(Document images with source code)
______
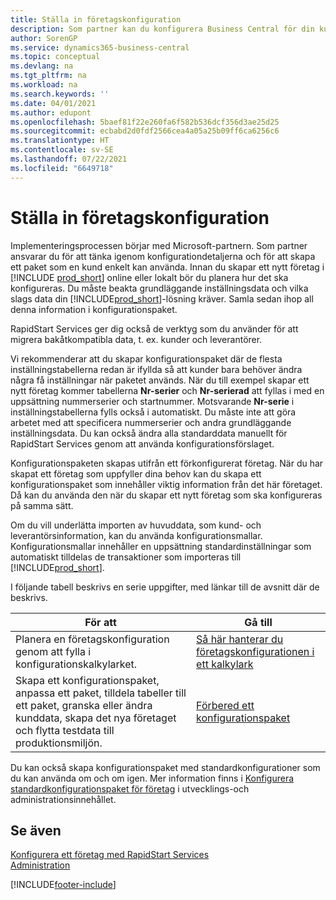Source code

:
 ```yaml
---
title: Ställa in företagskonfiguration
description: Som partner kan du konfigurera Business Central för din kund med standardinställningar eller kundspecifika konfigurationer som du sammanställer till konfigurationspaket.
author: SorenGP
ms.service: dynamics365-business-central
ms.topic: conceptual
ms.devlang: na
ms.tgt_pltfrm: na
ms.workload: na
ms.search.keywords: ''
ms.date: 04/01/2021
ms.author: edupont
ms.openlocfilehash: 5baef81f22e260fa6f582b536dcf356d3ae25d25
ms.sourcegitcommit: ecbabd2d0fdf2566cea4a05a25b09ff6ca6256c6
ms.translationtype: HT
ms.contentlocale: sv-SE
ms.lasthandoff: 07/22/2021
ms.locfileid: "6649718"
---
```

# <a name="set-up-company-configuration"></a>Ställa in företagskonfiguration
Implementeringsprocessen börjar med Microsoft-partnern. Som partner ansvarar du för att tänka igenom konfigurationdetaljerna och för att skapa ett paket som en kund enkelt kan använda. Innan du skapar ett nytt företag i [!INCLUDE [prod_short](includes/prod_short.md)] online eller lokalt bör du planera hur det ska konfigureras. Du måste beakta grundläggande inställningsdata och vilka slags data din [!INCLUDE[prod_short](includes/prod_short.md)]-lösning kräver. Samla sedan ihop all denna information i konfigurationspaket.

RapidStart Services ger dig också de verktyg som du använder för att migrera bakåtkompatibla data, t. ex. kunder och leverantörer.  

Vi rekommenderar att du skapar konfigurationspaket där de flesta inställningstabellerna redan är ifyllda så att kunder bara behöver ändra några få inställningar när paketet används. När du till exempel skapar ett nytt företag kommer tabellerna **Nr-serier** och **Nr-serierad** att fyllas i med en uppsättning nummerserier och startnummer. Motsvarande **Nr-serie** i inställningstabellerna fylls också i automatiskt. Du måste inte att göra arbetet med att specificera nummerserier och andra grundläggande inställningsdata. Du kan också ändra alla standarddata manuellt för RapidStart Services genom att använda konfigurationsförslaget.  

Konfigurationspaketen skapas utifrån ett förkonfigurerat företag. När du har skapat ett företag som uppfyller dina behov kan du skapa ett konfigurationspaket som innehåller viktig information från det här företaget. Då kan du använda den när du skapar ett nytt företag som ska konfigureras på samma sätt.  

Om du vill underlätta importen av huvuddata, som kund- och leverantörsinformation, kan du använda konfigurationsmallar. Konfigurationsmallar innehåller en uppsättning standardinställningar som automatiskt tilldelas de transaktioner som importeras till [!INCLUDE[prod_short](includes/prod_short.md)].

I följande tabell beskrivs en serie uppgifter, med länkar till de avsnitt där de beskrivs.

|**För att**|**Gå till**|  
|------------|-------------|  
|Planera en företagskonfiguration genom att fylla i konfigurationskalkylarket.|[Så här hanterar du företagskonfigurationen i ett kalkylark](admin-how-to-manage-company-configuration-in-a-worksheet.md)|  
|Skapa ett konfigurationspaket, anpassa ett paket, tilldela tabeller till ett paket, granska eller ändra kunddata, skapa det nya företaget och flytta testdata till produktionsmiljön.|[Förbered ett konfigurationspaket](admin-how-to-prepare-a-configuration-package.md)|

Du kan också skapa konfigurationspaket med standardkonfigurationer som du kan använda om och om igen. Mer information finns i [Konfigurera standardkonfigurationspaket för företag](/dynamics365/business-central/dev-itpro/administration/set-up-standard-company-configuration-packages) i utvecklings-och administrationsinnehållet.  

## <a name="see-also"></a>Se även

[Konfigurera ett företag med RapidStart Services](admin-set-up-a-company-with-rapidstart.md)  
[Administration](admin-setup-and-administration.md)  


[!INCLUDE[footer-include](includes/footer-banner.md)]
______
Activity:
The lines to copy are those above that contain the string "företagskonfiguration".

Problem solution:
title: Ställa in företagskonfiguration
# <a name="set-up-company-configuration"></a>Ställa in företagskonfiguration
|Planera en företagskonfiguration genom att fylla i konfigurationskalkylarket.|[Så här hanterar du företagskonfigurationen i ett kalkylark](admin-how-to-manage-company-configuration-in-a-worksheet.md)|  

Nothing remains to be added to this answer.